We introduce Kuramoto attention, a self-attention layer in which each hidden coordinate is an angle. The layer scores tokens by gated cosine similarity, attends over previous phase states, and updates each token by the tangent component of the attention-weighted circular mean. Because the values are the raw phase states, this update is exactly the Kuramoto coupling term $\sum_u A_{t,u}\sin(θ_u-θ_t)$, with the attention matrix acting as an adaptive, content-dependent coupling kernel.

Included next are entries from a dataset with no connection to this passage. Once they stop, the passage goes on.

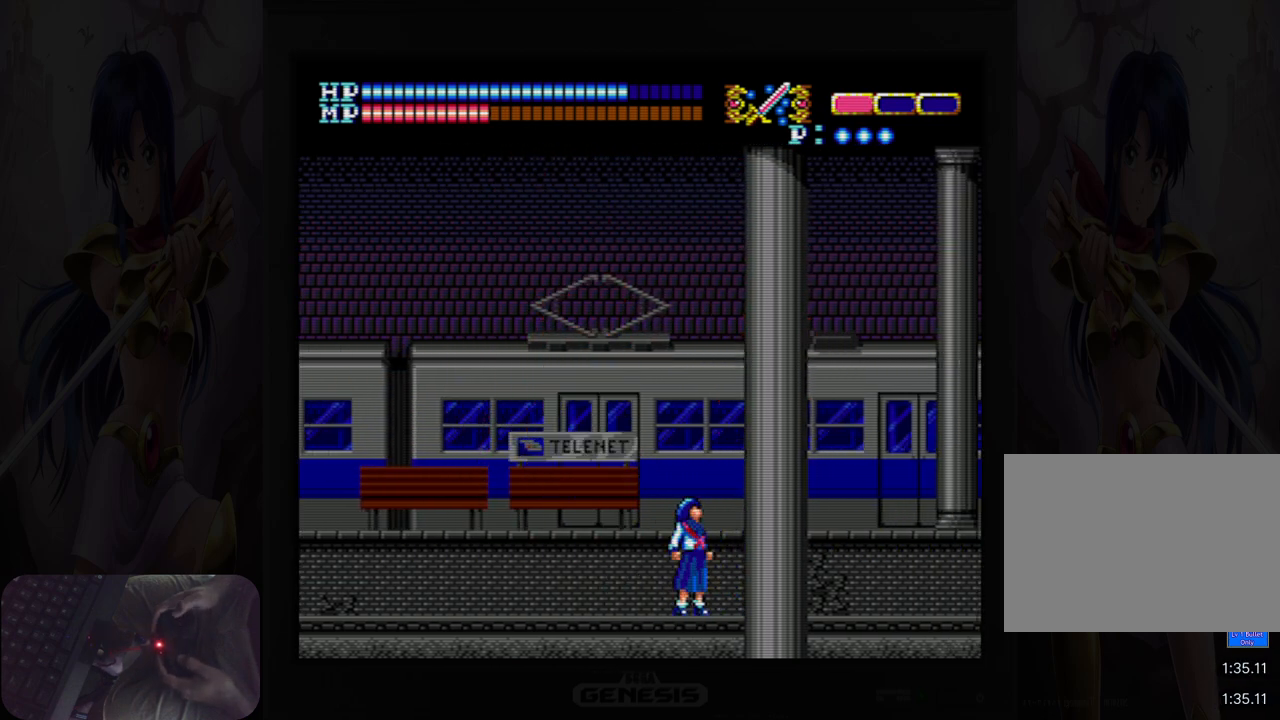
{"buttons": ["DPAD_RIGHT"], "events": [[33, "A", "down"], [83, "A", "up"], [167, "DPAD_UP", "up"], [217, "DPAD_RIGHT", "down"]]}
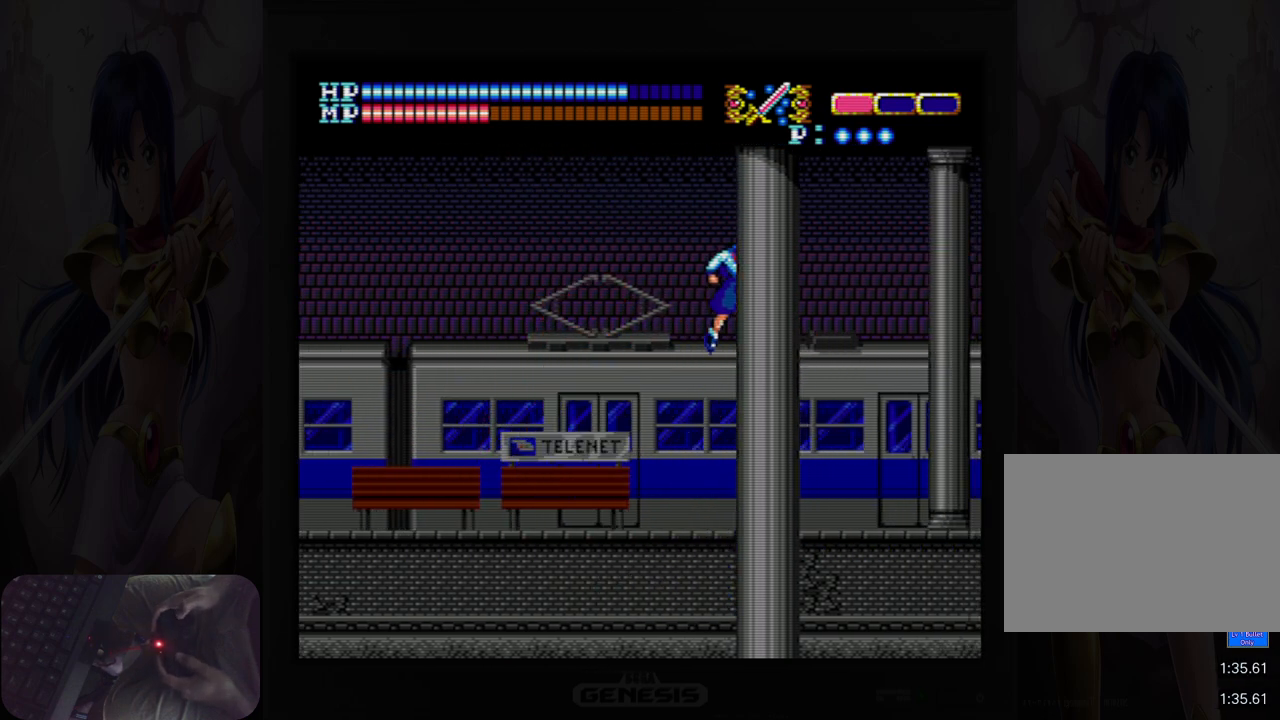
{"buttons": ["DPAD_DOWN"], "events": [[50, "DPAD_RIGHT", "up"], [350, "DPAD_DOWN", "down"]]}
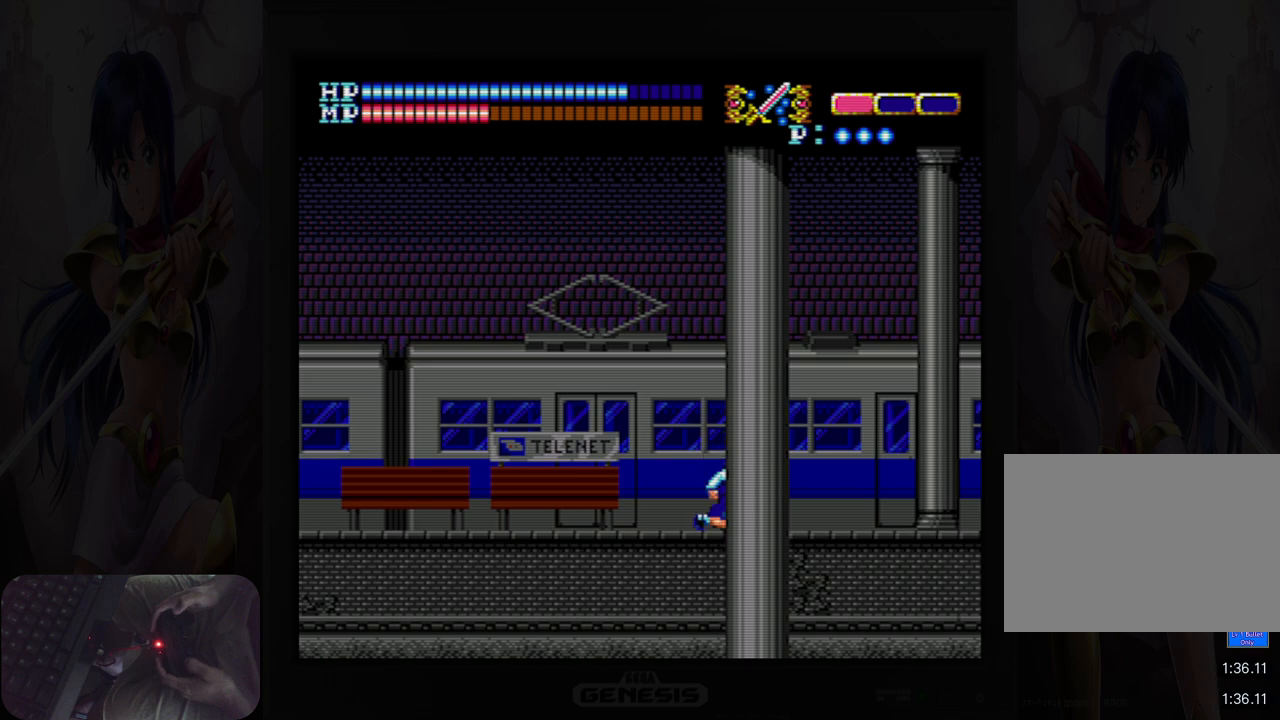
{"buttons": ["Y", "DPAD_RIGHT"], "events": [[17, "A", "down"], [117, "A", "up"], [117, "DPAD_DOWN", "up"], [283, "DPAD_RIGHT", "down"], [483, "Y", "down"]]}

Equivalently, the gated score is a learned metric on the torus that selects which tokens couple, and the update pulls each token toward the circular mean of the tokens it selects, tightening their phase agreement. The same two ingredients, an invariant similarity score and an on-manifold mean, define such a layer on any compact group; the torus is the abelian case, where both are closed-form. The softmax weights solve an entropy-regularized phase-retrieval problem, and rotary position enters as a position-dependent phase drift in the score. On enwiki8 character-level language modeling, the layer trains as a functional language model whose bits-per-character stays close to a strong matched RoPE+SwiGLU transformer: within $0.02$ BPC at one million parameters ($1.637\pm0.010$ versus $1.616\pm0.004$) and level on the median at five million ($1.448$ versus $1.452$ over five seeds) with the transformer ahead on the mean ($1.468$ versus $1.456$). These experiments establish that the constrained geometric structure is a viable language model at this scale; the structure itself, and its synchronization reading, is the contribution. Ablations isolate the load-bearing components, and the result gives a compact bridge between self-attention and phase synchronization.

翻译：我们提出Kuramoto注意力，一种每个隐藏坐标均为角度的自注意力层。该层通过门控余弦相似度对词元评分，关注先前相位状态，并通过注意力加权圆均值的切向分量更新每个词元。由于值即为原始相位状态，该更新恰好是Kuramoto耦合项$\sum_u A_{t,u}\sin(θ_u-θ_t)$，其中注意力矩阵充当自适应、内容相关的耦合核。等价地，门控得分是环面上的学习度量，用于选择耦合的词元，而更新则将每个词元拉向其所选词元的圆均值，从而增强其相位一致性。这两个要素——不变相似度得分与流形上的均值——定义了任意紧群上的此类层；环面是阿贝尔情形，两者均为闭式。Softmax权重求解熵正则化相位检索问题，旋转位置编码则作为得分中与位置相关的相位漂移。在enwiki8字符级语言建模中，该层训练成为功能型语言模型，其每字符比特数接近强匹配的RoPE+SwiGLU Transformer：百万参数规模下相差0.02 BPC（1.637±0.010对比1.616±0.004），五百万参数下中位数持平（五次试验中1.448对比1.452），Transformer的均值略优（1.468对比1.456）。这些实验证明，受约束的几何结构在此规模下是可行的语言模型；而结构本身及其同步性解读方为贡献。消融实验分离了承重组件，结果在自注意力与相位同步之间建立了紧凑桥梁。